Tribunal Administratif de Nantes — Décision N° TA44-2311276

jeudi 29 août 2024

JuridictionTribunal Administratif de Nantes
SectionTribunal Administratif de Nantes
N° DossierTA44-2311276
TypeDécision
RecoursExcès de pouvoir
PublicationC
Formation10ème chambre
Avocat requérantVERITE

Résumé IA

Le Tribunal Administratif de Nantes a annulé la décision implicite de la commission de recours contre les décisions de refus de visa d'entrée en France, née le 16 juillet 2023, refusant de délivrer des visas de long séjour au titre de la réunification familiale à quatre enfants allégués de réfugiés congolais. Le tribunal a jugé que l'administration n'a pas examiné les éléments de possession d'état produits par les requérants pour établir les liens familiaux, entachant ainsi sa décision d'une erreur de droit au regard de l'article L. 561-2 du code de l'entrée et du séjour des étrangers et du droit d'asile.
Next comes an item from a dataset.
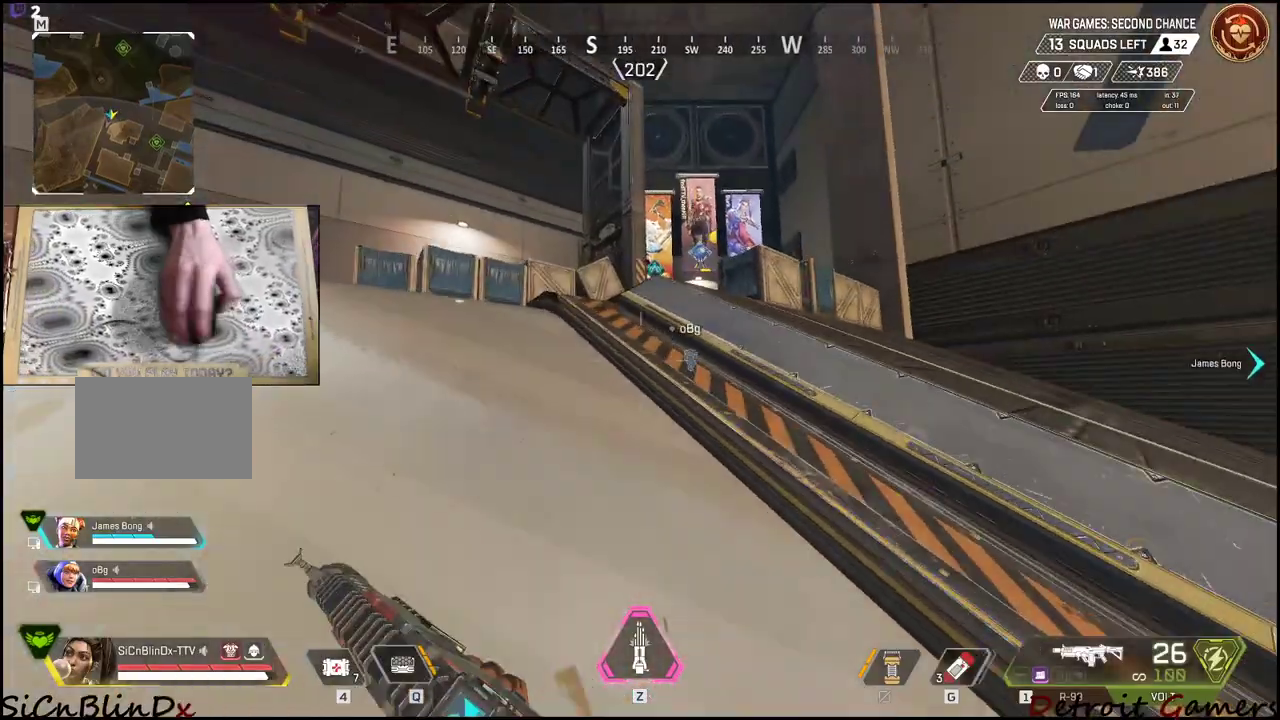
{"keys": ["shift", "w"], "mouse": [], "events": [[67, "r", "down"], [217, "r", "up"]]}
En conséquence, il a enjoint au ministre de l'intérieur de délivrer les visas sollicités dans un délai de deux mois.

Texte intégral

Vu la procédure suivante :

Par une requête enregistrée le 1er août 2023, M. B G et Mme A F, agissant tant en leurs noms propres qu'en qualité de représentants légaux de Dondi Tshanda Tshimanga, d'Agnès Kambala Tshimanga, d'Eldredge Mbiya Manda, d'Eljhinis Nyashi Mbiya et d'Emmanuel Tshala Mbiya, représentés par Me Vérité, demandent au tribunal :

1°) d'annuler la décision née le 16 juillet 2023 par laquelle la commission de recours contre les décisions de refus de visa d'entrée en France, saisie d'un recours administratif préalable obligatoire formé contre les décisions de l'ambassade de France en E démocratique du Congo refusant de délivrer à Dondi Tshanda Tshimanga, à Agnès Kambala Tshimanga, à Eldredge Mbiya Manda, à Eljhinis Nyashi Mbiya ainsi qu'à Emmanuel Tshala Mbiya des visas de long séjour au titre de la réunification familiale a, à son tour, implicitement refusé de délivrer les visas sollicités ;

2°) d'enjoindre au ministre de l'intérieur et des outre-mer de faire délivrer les visas sollicités, dans un délai de deux mois à compter de la notification du jugement à intervenir, sous astreinte de 200 euros par jour de retard ;

3°) de mettre à la charge de l'Etat la somme de 1 200 euros, à verser à leur conseil, en application des dispositions combinées de l'article L. 761-1 du code de justice administrative et de l'article 37 de la loi du 10 juillet 1991 ou, en cas de rejet de la demande d'aide juridictionnelle ou d'admission à l'aide juridictionnelle partielle, de mettre à la charge de l'Etat la somme de 1 200 euros à verser aux requérants en application des dispositions de l'article

L. 761-1 du code de justice administrative.

Ils soutiennent que :

- la décision attaquée est entachée d'un défaut d'examen ;

- elle est entachée d'une erreur de droit, dès lors que les demandeurs de visas, leurs enfants, sont éligibles au bénéfice de la réunification familiale sur le fondement des dispositions de l'article L. 561-2 du code de l'entrée et du séjour des étrangers et du droit d'asile ;

- les liens familiaux sont établis par les éléments de possession d'état versés au dossier ;

- cette décision méconnaît les stipulations de l'article 8 de la convention européenne de sauvegarde des droits de l'homme et des libertés fondamentales ;

- elle méconnaît les stipulations du premier paragraphe de l'article 3 de la convention internationale relative aux droits de l'enfant.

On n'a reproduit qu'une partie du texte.